WORK INSTRUCTION> Rewrite the lines from the start of the records through the line containing "Који се предају гатарима, или такозваним" as a Markdown table with the columns No. and Line. Give each line its own numbered row, and leave out blank lines.

INFORMATION section start

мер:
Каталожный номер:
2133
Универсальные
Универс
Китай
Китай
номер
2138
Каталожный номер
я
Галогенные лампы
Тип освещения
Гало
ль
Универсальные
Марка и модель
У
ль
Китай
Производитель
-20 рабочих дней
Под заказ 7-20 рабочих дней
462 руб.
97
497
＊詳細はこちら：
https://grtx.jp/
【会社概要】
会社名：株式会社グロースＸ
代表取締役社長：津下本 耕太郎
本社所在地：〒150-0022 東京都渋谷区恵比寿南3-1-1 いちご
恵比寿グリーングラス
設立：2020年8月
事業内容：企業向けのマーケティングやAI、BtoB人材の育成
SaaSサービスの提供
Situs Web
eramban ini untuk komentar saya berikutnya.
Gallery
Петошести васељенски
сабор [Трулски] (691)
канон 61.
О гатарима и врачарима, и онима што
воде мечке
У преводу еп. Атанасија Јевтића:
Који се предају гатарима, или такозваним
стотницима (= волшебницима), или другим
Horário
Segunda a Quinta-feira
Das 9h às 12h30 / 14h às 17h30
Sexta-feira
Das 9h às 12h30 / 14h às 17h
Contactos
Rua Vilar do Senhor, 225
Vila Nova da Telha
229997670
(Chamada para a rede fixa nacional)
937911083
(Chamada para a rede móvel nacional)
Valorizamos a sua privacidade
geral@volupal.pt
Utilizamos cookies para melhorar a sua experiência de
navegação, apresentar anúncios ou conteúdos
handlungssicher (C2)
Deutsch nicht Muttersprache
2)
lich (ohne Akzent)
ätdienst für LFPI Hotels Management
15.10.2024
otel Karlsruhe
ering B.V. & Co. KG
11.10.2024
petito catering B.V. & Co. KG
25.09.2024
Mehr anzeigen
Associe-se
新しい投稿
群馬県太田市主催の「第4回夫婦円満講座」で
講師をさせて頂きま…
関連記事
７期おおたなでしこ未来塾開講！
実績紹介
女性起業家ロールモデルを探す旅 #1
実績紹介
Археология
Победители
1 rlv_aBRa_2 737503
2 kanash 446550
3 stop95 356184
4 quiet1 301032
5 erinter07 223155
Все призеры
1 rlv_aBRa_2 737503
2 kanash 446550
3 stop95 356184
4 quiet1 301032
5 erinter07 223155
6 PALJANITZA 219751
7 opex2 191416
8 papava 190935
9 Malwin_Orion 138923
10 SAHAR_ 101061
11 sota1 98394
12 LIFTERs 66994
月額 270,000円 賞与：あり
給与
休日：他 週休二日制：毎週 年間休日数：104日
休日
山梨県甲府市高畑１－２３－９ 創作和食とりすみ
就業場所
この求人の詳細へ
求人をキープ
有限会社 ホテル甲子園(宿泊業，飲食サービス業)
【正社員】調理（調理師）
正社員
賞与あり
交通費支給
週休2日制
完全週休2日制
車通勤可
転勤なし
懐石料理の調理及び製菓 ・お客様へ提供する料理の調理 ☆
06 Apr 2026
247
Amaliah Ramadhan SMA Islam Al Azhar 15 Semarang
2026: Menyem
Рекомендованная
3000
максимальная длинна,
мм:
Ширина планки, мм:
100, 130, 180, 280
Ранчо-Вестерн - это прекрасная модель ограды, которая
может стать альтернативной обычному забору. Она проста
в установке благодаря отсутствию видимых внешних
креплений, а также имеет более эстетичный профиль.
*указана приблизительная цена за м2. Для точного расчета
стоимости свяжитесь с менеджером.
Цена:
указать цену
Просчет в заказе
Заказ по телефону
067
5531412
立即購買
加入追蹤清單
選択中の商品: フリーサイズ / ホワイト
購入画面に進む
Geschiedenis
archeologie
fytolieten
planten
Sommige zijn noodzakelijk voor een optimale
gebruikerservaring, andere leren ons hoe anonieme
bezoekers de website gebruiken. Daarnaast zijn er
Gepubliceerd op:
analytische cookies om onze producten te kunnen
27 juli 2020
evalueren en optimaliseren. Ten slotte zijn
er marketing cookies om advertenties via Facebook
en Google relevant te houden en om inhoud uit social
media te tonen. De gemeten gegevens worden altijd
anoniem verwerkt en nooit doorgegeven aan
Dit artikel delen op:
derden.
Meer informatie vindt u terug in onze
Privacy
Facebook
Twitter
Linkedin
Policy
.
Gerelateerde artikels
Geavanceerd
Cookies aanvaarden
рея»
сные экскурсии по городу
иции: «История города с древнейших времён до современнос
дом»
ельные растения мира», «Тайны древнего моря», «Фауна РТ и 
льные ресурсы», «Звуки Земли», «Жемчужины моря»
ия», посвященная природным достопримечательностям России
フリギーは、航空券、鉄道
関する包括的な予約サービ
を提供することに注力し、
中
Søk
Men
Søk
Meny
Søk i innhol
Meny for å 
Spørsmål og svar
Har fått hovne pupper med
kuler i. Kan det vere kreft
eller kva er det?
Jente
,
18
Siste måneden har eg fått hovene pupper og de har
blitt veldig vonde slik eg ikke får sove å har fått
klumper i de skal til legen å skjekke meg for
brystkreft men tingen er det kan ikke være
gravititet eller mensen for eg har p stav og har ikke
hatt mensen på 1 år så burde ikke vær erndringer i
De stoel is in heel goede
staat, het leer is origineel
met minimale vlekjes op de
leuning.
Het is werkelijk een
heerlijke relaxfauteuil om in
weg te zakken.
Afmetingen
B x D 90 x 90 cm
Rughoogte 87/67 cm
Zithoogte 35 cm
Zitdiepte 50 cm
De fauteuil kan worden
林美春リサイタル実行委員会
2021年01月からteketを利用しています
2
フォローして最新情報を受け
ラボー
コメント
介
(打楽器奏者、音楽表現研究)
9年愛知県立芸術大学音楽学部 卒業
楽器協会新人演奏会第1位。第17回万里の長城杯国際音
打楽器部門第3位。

INFORMATION section end

RESULT>
| No. | Line |
|---|---|
| 1 | мер: |
| 2 | Каталожный номер: |
| 3 | 2133 |
| 4 | Универсальные |
| 5 | Универс |
| 6 | Китай |
| 7 | Китай |
| 8 | номер |
| 9 | 2138 |
| 10 | Каталожный номер |
| 11 | я |
| 12 | Галогенные лампы |
| 13 | Тип освещения |
| 14 | Гало |
| 15 | ль |
| 16 | Универсальные |
| 17 | Марка и модель |
| 18 | У |
| 19 | ль |
| 20 | Китай |
| 21 | Производитель |
| 22 | -20 рабочих дней |
| 23 | Под заказ 7-20 рабочих дней |
| 24 | 462 руб. |
| 25 | 97 |
| 26 | 497 |
| 27 | ＊詳細はこちら： |
| 28 | https://grtx.jp/ |
| 29 | 【会社概要】 |
| 30 | 会社名：株式会社グロースＸ |
| 31 | 代表取締役社長：津下本 耕太郎 |
| 32 | 本社所在地：〒150-0022 東京都渋谷区恵比寿南3-1-1 いちご |
| 33 | 恵比寿グリーングラス |
| 34 | 設立：2020年8月 |
| 35 | 事業内容：企業向けのマーケティングやAI、BtoB人材の育成 |
| 36 | SaaSサービスの提供 |
| 37 | Situs Web |
| 38 | eramban ini untuk komentar saya berikutnya. |
| 39 | Gallery |
| 40 | Петошести васељенски |
| 41 | сабор [Трулски] (691) |
| 42 | канон 61. |
| 43 | О гатарима и врачарима, и онима што |
| 44 | воде мечке |
| 45 | У преводу еп. Атанасија Јевтића: |
| 46 | Који се предају гатарима, или такозваним |